7.9.    Students may be required to sign an anti-bullying contract in the presence of their parents and the school’s Police Liaison Officer.

7.10.    Sanctions should be considered carefully and involve parents. In cases of severe and persistent bullying, exclusion from school may be necessary.

8.    Exclusion

8.1.    The school adheres strictly to the Law in relation to exclusion and it has regard to appropriate guidance issued by the Secretary of State.

8.2.    The Head of Federation is legally responsible, following investigation and guidance from the Head of School and Deputy Head Teacher for Behaviour and Safety and a range of staff, for the exclusion of particular students and for gathering and preparing all exclusion documentation.

8.3.    Following exclusion a meeting between the school, the student and the parent is arranged in which a re-admission agreement is signed. It is likely that ‘special conditions’ will be agreed before re-admission.

8.4.    In order to ensure that appropriate support is in place and the rights of all students to learn in an orderly environment are protected, the school may carry out a risk assessment in cases when a student is considered a risk to the learning or health and safety of other students or staff. Where students are known to have been excluded, either permanently or for a fixed term, from their previous school, they will be risk assessed prior to admission to the school. The school reserves the right to risk assess any student on roll as a result of behaviour that causes concern.

8.5.    A Governors’ Discipline Panel, made up of three governors, will be convened when a student has been excluded in excess of fifteen days in any one term or has been permanently excluded. A Governors’ Discipline Panel will also be convened in relation to any fixed term exclusions which would lead to a student being excluded from between 6 and 15 days but only when the student’s parent(s) express a wish to make representation.

9.    Banned Items

9.1.    The following items are not permitted on the school site: caps, stink-bombs, lighters, cigarettes, skateboards, roller skates, laser pens, steel-capped boots and other non-uniform footwear, jewellery including facial piercings and junk food*.  This list is not exhaustive and the school maintains the right to confiscate any item that is considered dangerous, offensive, inappropriate and that compromises safety or that has been identified as banned.
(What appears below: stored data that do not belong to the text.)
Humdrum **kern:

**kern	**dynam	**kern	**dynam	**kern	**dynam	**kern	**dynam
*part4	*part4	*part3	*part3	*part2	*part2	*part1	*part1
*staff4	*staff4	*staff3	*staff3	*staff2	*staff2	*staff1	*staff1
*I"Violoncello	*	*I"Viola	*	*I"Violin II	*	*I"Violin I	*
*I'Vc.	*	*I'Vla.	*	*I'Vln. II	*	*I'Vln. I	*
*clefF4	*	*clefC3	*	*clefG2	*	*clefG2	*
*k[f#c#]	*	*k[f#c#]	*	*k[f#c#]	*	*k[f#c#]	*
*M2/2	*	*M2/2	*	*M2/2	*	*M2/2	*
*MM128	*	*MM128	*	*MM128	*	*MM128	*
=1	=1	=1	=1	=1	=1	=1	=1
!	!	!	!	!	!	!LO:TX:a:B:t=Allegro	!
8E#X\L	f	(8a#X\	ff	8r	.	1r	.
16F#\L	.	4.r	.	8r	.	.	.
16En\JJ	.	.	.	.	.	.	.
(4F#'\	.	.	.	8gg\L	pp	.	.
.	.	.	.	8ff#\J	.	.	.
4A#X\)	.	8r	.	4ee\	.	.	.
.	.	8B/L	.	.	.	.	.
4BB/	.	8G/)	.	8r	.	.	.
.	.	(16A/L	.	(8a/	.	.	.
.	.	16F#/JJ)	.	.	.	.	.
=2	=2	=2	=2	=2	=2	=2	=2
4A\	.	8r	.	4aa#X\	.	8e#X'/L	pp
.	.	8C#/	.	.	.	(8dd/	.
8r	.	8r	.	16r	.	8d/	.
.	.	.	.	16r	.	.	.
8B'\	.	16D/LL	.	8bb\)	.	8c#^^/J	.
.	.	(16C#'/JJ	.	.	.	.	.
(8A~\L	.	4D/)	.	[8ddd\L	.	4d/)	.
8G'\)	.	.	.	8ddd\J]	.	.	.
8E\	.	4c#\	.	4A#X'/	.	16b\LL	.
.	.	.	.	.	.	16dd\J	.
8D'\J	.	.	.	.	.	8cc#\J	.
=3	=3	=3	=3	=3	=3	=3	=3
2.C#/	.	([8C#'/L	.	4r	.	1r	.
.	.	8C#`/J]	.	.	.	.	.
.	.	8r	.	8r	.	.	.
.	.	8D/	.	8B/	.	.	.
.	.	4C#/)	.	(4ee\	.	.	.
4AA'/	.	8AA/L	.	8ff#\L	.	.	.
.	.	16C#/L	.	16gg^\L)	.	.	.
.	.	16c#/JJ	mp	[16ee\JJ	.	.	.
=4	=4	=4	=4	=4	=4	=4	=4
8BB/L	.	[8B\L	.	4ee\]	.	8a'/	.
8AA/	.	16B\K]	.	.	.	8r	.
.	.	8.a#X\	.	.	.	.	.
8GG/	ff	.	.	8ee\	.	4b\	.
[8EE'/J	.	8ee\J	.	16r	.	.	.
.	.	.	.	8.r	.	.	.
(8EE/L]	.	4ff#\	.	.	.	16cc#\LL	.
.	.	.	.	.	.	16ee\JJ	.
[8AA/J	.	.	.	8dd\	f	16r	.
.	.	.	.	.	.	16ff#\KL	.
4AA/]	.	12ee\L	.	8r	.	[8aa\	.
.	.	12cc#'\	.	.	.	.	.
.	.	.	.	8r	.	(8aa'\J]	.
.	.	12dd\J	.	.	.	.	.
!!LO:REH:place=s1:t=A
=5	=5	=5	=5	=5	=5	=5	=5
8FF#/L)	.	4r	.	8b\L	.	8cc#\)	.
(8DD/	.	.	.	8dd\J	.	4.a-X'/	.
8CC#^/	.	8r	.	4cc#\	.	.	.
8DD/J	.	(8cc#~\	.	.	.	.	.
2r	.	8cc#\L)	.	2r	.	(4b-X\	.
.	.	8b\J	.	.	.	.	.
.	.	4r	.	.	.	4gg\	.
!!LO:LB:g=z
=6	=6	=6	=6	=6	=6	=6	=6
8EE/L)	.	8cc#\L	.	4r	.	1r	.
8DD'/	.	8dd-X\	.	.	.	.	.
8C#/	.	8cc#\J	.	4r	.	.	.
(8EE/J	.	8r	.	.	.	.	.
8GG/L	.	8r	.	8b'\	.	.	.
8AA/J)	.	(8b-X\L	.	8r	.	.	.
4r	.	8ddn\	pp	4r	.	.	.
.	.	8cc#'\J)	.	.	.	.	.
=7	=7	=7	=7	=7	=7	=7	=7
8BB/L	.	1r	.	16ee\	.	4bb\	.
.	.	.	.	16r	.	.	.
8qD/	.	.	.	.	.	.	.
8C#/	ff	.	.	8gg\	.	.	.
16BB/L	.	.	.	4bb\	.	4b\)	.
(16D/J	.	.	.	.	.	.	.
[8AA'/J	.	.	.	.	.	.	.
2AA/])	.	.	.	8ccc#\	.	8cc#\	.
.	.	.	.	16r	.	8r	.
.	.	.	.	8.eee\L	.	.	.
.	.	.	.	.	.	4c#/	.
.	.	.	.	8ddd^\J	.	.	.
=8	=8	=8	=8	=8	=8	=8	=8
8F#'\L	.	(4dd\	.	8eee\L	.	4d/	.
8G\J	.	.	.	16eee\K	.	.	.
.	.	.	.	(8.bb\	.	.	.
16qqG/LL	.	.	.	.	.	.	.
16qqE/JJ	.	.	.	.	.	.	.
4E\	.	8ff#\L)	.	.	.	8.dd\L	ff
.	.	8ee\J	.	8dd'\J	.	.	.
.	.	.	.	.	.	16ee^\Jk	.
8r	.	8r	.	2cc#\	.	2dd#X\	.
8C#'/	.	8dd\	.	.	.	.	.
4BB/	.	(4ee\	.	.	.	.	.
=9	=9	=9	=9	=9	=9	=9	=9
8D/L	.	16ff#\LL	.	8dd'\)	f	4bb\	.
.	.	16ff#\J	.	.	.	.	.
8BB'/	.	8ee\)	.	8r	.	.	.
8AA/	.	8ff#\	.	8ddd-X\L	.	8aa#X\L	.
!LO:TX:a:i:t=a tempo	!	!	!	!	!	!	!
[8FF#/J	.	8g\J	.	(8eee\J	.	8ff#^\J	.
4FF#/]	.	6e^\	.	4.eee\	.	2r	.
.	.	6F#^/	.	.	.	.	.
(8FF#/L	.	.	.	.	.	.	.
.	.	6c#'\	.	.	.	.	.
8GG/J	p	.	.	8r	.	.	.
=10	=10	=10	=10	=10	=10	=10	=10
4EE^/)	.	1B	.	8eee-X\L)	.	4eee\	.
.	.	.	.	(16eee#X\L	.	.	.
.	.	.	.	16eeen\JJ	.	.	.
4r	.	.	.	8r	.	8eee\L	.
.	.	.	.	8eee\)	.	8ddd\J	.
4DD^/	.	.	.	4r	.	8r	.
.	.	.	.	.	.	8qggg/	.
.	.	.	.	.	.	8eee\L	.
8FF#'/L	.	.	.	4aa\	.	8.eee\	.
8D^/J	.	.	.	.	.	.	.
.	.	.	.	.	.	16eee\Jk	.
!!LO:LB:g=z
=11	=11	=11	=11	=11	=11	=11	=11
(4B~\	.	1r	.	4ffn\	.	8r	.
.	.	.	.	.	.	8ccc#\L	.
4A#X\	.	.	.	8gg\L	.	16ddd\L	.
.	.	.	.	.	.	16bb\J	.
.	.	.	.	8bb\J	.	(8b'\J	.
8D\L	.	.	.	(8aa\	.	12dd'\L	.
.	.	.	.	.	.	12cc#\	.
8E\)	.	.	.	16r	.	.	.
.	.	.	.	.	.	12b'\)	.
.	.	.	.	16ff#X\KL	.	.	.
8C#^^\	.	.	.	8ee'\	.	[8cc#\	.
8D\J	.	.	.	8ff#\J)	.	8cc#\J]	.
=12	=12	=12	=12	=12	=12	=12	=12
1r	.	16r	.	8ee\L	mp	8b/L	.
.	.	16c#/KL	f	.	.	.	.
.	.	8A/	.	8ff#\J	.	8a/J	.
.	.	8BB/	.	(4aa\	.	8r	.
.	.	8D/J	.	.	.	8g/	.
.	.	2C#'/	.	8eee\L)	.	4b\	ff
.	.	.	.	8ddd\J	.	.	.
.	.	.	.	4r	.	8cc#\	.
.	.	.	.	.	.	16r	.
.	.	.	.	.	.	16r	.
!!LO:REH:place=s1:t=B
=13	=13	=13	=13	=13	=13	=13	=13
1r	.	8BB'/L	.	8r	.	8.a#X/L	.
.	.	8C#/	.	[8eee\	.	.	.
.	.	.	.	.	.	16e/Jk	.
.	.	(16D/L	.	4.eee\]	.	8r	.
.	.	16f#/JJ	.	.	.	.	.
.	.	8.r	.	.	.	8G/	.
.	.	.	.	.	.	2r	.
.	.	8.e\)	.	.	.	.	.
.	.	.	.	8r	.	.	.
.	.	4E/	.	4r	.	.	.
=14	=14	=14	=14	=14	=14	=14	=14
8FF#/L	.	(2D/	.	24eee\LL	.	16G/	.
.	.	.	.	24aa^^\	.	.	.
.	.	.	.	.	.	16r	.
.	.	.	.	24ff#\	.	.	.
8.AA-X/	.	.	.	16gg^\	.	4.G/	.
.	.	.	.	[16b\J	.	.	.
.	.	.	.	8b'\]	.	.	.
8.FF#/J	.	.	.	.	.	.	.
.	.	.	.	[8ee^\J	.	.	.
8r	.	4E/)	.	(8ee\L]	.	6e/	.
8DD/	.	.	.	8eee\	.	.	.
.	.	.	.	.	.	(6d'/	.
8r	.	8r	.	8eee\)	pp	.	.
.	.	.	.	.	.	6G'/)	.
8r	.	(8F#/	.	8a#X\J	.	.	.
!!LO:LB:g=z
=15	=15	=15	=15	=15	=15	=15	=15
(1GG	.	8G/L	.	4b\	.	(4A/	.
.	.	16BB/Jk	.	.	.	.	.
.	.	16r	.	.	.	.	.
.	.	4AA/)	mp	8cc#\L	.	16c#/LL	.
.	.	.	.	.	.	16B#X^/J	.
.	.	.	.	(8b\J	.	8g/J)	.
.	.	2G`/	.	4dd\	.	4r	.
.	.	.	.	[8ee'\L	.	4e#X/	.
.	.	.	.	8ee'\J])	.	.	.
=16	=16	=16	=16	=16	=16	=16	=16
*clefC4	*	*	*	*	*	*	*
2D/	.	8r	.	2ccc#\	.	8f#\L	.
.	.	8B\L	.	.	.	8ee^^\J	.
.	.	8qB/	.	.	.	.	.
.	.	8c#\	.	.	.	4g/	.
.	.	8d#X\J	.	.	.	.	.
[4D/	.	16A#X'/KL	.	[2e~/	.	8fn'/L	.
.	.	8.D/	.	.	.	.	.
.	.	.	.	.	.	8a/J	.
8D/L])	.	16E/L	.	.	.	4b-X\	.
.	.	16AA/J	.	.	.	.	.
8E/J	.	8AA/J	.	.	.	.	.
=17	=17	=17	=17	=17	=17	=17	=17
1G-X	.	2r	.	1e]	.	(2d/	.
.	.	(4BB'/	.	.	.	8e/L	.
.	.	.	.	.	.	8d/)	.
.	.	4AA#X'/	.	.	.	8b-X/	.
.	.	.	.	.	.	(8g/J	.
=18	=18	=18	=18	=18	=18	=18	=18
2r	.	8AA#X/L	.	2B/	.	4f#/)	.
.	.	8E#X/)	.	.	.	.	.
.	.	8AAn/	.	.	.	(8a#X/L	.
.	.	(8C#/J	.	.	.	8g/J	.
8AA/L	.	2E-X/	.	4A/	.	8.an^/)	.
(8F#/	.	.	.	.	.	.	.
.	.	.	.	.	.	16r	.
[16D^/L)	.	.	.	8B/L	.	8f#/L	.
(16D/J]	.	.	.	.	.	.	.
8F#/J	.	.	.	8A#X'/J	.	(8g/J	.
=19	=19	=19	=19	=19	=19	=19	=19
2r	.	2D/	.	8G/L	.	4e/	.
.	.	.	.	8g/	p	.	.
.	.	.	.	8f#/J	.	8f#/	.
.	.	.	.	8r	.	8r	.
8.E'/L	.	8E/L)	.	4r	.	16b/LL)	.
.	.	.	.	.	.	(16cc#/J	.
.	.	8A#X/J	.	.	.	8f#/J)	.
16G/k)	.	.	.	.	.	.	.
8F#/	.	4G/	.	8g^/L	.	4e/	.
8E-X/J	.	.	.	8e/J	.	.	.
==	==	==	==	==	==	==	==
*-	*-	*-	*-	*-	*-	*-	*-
9.2.    Junk food includes crisps, chocolate, sweets, pastries, fizzy drinks and juices, high sugar foods and all forms of fast food.  Students are only permitted to bring water, fizzy water and flavoured water to school.

9.3.    The following items are considered dangerous and are also banned: fireworks, illegal drugs, solvents, knives, blades, pointed items, alcohol, guns (including plastic toys or replicas).

9.4.    Students found in possession of ‘banned’ items will have them confiscated and may be excluded from school. In relation to dangerous items, it is likely the school will involve the Police. The school has the authority to ‘dispose’ of banned items.

10.    Malicious Accusations

10.1.    Where students are found to have made malicious accusations against a member of staff that are proved unfounded the school will exclude the student concerned. Dependent on the severity of the accusation and the distress caused, this exclusion may be permanent.

11.    Parents/Carers

11.1.    Parents/carers are expected to behave in an adult, mature and amicable fashion at all times when on the school site or in conversation with members of staff.

11.2.    When a parent’s behaviour is giving on-going cause for concern for the governing body has the authority to ban the parent from site.

12.    Detentions

12.1.    Detentions are used as a sanction in response to punctuality, poor quality classwork, lack of or poor quality homework and behaviour concerns.

12.2.    Staff may issue ‘no notice’ detentions but are advised to give parents 24 hours written notice in the student planner, if a student is to be detained for a significant period of time after the school day, or on a Saturday. Parental consent is not required.